In the linear quantization operator excerpt, what range does the output saturate to when it is int8?

- [Selected excerpt]
————

The linear quantization operator. It consumes a full precision data, a scale, a zero point to compute the low precision / quantized tensor. The quantization formula is y = saturate ((x / y_scale) + y_zero_point). For saturation, it saturates to [0, 255] if it’s uint8, [-128, 127] if it’s int8, [0, 65,535] if it’s uint16, and [-32,768, 32,767] if it’s int16. For (x / y_scale), it’s rounding to nearest ties to even. Refer to https://en.wikipedia.org/wiki/Rounding for details. Scale and zero point must have same shape. They must be either scalar (per tensor) or 1-D tensor (per ‘axis’).

 

 

Input parameters

 

specified_outputs_namearray, this parameter lets you manually assign custom names to the output tensors of a node.

 Graphs in : cluster, ONNX model architecture.

x (heterogeneous) – T1 : object, N-D full precision Input tensor to be quantized.
y_scale (heterogeneous) – T1 : object, scale for doing quantization to get ‘y’. It can be a scalar, which means per-tensor/layer quantization, or a 1-D tensor for per-axis quantization.
y_zero_point (optional, heterogeneous) – T2 : object, zero point for doing quantization to get ‘y’. Shape must match y_scale. Default is uint8 with zero point of 0 if it’s not specified.

————

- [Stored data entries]
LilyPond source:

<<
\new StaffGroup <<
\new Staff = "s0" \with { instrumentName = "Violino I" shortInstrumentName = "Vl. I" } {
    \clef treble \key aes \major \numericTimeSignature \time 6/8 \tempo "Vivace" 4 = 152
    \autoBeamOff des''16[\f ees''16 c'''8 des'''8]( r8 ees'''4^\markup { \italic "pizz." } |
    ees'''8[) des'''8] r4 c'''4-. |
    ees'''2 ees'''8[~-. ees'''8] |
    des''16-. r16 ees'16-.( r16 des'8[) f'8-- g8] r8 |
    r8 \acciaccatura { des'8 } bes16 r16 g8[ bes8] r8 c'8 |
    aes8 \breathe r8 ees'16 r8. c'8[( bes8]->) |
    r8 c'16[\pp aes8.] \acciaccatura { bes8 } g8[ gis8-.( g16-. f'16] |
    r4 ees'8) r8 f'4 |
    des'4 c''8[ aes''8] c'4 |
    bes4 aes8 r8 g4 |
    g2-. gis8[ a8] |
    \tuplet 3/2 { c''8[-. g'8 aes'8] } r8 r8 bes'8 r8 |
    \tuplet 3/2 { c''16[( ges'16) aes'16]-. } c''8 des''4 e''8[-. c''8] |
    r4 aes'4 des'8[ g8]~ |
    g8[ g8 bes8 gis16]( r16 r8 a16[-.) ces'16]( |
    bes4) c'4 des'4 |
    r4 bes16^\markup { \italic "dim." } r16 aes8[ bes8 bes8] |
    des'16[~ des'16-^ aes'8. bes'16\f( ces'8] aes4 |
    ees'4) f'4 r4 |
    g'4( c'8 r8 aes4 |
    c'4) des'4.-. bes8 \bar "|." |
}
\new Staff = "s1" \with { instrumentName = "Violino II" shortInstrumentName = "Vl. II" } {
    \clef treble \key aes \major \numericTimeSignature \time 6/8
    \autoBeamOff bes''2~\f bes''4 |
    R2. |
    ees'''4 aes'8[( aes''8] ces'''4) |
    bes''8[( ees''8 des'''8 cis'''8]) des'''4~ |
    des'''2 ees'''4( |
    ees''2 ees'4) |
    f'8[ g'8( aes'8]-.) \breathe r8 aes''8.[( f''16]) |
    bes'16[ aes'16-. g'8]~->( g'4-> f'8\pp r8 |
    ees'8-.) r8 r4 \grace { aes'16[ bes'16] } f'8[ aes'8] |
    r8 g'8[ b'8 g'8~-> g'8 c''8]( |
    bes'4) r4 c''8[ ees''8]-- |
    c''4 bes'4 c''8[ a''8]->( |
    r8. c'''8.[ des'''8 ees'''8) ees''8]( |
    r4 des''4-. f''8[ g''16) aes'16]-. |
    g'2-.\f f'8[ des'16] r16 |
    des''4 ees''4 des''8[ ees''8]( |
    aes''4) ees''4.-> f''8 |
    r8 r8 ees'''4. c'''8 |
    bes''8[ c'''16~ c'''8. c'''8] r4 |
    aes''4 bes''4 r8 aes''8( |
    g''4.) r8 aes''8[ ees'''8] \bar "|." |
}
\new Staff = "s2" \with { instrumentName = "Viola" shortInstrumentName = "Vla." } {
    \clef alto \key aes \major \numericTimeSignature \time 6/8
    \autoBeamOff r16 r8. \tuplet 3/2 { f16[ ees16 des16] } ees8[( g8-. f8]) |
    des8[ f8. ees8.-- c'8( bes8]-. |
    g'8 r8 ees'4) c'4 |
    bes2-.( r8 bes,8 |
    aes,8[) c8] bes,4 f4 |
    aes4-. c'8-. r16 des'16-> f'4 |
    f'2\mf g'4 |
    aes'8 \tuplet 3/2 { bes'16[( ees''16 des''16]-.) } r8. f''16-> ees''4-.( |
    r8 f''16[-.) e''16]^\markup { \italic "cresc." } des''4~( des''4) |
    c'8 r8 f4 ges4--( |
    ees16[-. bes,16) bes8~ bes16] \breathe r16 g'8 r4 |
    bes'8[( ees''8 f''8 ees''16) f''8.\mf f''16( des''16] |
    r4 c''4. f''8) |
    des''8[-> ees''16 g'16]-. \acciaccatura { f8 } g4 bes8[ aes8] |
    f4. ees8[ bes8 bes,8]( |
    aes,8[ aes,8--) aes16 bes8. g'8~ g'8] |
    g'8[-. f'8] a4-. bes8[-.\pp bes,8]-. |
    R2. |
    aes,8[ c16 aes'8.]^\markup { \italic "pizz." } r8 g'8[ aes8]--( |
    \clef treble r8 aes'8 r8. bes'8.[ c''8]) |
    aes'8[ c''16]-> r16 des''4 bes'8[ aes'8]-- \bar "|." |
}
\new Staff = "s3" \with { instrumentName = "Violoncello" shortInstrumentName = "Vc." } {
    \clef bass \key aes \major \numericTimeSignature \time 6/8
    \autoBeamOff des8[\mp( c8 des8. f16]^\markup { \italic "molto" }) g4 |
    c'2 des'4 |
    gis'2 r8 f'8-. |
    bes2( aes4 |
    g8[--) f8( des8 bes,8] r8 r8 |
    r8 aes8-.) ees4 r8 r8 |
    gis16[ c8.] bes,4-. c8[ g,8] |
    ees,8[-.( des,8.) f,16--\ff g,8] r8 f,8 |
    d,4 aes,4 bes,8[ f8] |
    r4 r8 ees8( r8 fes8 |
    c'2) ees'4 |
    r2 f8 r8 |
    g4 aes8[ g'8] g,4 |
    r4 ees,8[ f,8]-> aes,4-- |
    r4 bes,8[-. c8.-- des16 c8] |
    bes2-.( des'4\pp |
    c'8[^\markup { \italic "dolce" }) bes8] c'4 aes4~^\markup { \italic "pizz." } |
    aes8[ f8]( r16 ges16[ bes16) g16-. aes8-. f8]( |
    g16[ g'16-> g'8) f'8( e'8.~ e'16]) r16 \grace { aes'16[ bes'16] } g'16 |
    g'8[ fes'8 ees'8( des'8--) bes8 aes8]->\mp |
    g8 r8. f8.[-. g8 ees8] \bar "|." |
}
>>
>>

————

- [Correct result]
[-128, 127]